Bekenntnis des "reisenden Demokratielehrers"

TRIER. (red) Ob er unter anderen Verhältnissen auch evangelischer Pfarrer geworden wäre, bezweifelt Joachim Gauck heute. Gauck, den die meisten wohl in den Neunziger Jahren als Beauftragten für die Unterlagen der Staatssicherheit der DDR kennen gelernt haben, bezeichnet sich heute als freischaffender Redner und Publizist - als "reisender Demokratielehrer".

Gauck war zu Gast in der Katholischen Akademie in Trier. Er stellte sich unter dem Motto "Was fasziniert mich an der Bibel?" den Fragen der Fernsehmoderatorin Marie-Elisabeth Denzer vom Saarländischen Rundfunk.

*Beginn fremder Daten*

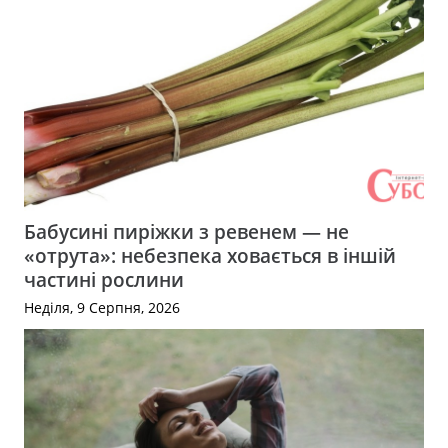
Бабусині пиріжки з ревенем — не
«отрута»: небезпека ховається в іншій
частині рослини
Неділя, 9 Серпня, 2026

Zum Theologiestudium sei er auf Umwegen gekommen, Germanistik habe er ursprünglich studieren wollen - aber in der DDR habe er dafür keinen Studienplatz bekommen, beschrieb Gauck seinen beruflichen Weg. 1940 in Rostock geboren, habe er schon in früher Jugend die Härten des DDR-Regimes erfahren: Sein Vater wurde für fast drei Jahre nach Sibirien geschickt. Später habe er, obwohl er in einem atheistischen Haushalt groß geworden sei, seine Nische in der evangelischen Kirche gefunden. Er wurde Stadtjugendpfarrer in Rostock, in einer Gemeinde in einer "sozialistischen Plattenbausiedlung". Zu unterschiedlichen Zeiten hätten ihn, wie Gauck weiter ausführte, unterschiedliche Stellen in der Bibel fasziniert. Die wundersame Geschichte vom Gelähmten, der - nachdem Jesus mit ihm gesprochen hat - aufsteht, sein Bett nimmt und geht, hat für Gauck noch heute eine starke Parallele zur Wende in der DDR. Als junger Pfarrer habe er immer gehofft, nicht über Wunder predigen zu müssen. "Lange bin ich vor dieser Geschichte weggelaufen, und heute hat sie mich auf politischem Weg erreicht", sagte er. Die Gesprächsreihe "Was fasziniert mich an der Bibel" wird am Dienstag, 2. Dezember, um 19 Uhr an der Katholischen Akademie abgeschlossen. Marie-Elisabath Denzer hat den Trierer Bischof Reinhard Marx zu Gast.